Example: A couple in their early 60s refinanced from a single-life annuity into a joint annuity so that both partners would receive income for life.
New Financial Goals
Certain major life events, such as these, typically spark the need for a review of old annuity contracts:
- Divorce may shift financial priorities or require splitting assets.
- An inheritance or windfall can allow for the consolidation of funds into a stronger product.
- Changing risk tolerance may mean you prefer to transition from growth-oriented products into safer, income-guaranteed options as retirement approaches.
Refinancing isn’t always about what’s wrong with your current contract. It is more often a matter of whether your annuity is still a good fit for your retirement lifestyle today, not just when you first bought it.

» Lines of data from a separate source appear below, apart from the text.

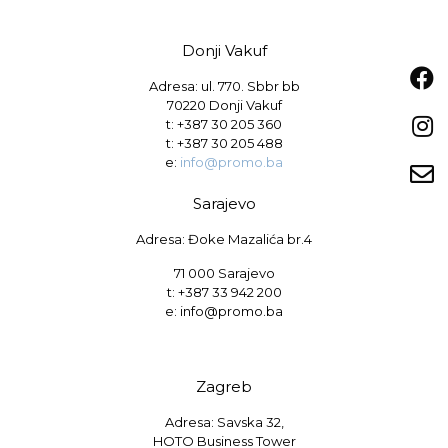
Donji Vakuf
Adresa: ul. 770. Sbbr bb
70220 Donji Vakuf
t:
+387 30 205 360
t:
+387 30 205 488
e:
info@promo.ba
Sarajevo
Adresa: Đoke Mazalića br.4
71 000 Sarajevo
t: +387 33 942 200
e: info@promo.ba
Zagreb
Adresa: Savska 32,
HOTO Business Tower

Old Annuity vs. New Annuity
Reason to Refinance | Old Annuity | New Annuity (Refinanced) | Real-World Impact |
---|---|---|---|
Rates | Originally locked in at 2% | Current MYGA at 4.5% | Doubled guaranteed growth without extra risk |
Fees | Variable annuity with 2–3% annual fees | Fixed or indexed annuity with little to no fees | More money goes toward income, not charges |
Features | No riders available | Riders for inflation, long-term care, or lifetime withdrawals | Added protection against rising costs or health events |
Payout Structure | Single-life payout only | Joint-and-survivor or period-certain options | Ensures spouse or heirs continue receiving benefits |
Life Alignment | Bought before divorce, retirement or a windfall | Updated to match a new family or financial situation | Greater flexibility and peace of mind |
How the Process Works
Refinancing an annuity is a fairly straight forward process, but it does involve several specific steps in order to protect your money and avoid unnecessary costs.
- Review your current contract. Before making any moves, look closely at your existing annuity. Identify surrender charges, rider values, and guaranteed benefits you’d lose.
- Compare new options. Once you know what you may sacrifice, evaluate whether the benefits of your new contracts outweigh those trade-offs. Consider updated rates, fee structures, and available riders.
- Request a 1035 exchange. A 1035 exchange is the IRS-approved way to move from one annuity to another without triggering taxes. Your new insurer handles the transfer directly.
- Finalize your new contract. Once the transfer is complete, you’ll receive the new documents for your annuity contract. Confirm that the terms, riders and payout options align with your goals.
Most states require a free-look period usually lasting 10-30 days which allows you to cancel your new contract for a full refund. This is your safety net if you feel uncertain about your decision. However, after this window closes, surrender charges may apply if you exit early.
Get Guidance Before You Decide
Refinancing an annuity can be a smart move — but not always. Therefore, it is highly recommended that you consult a professional financial advisor who can help you navigate surrender charges and IRS tax laws, as well as the contract fine print of your contract.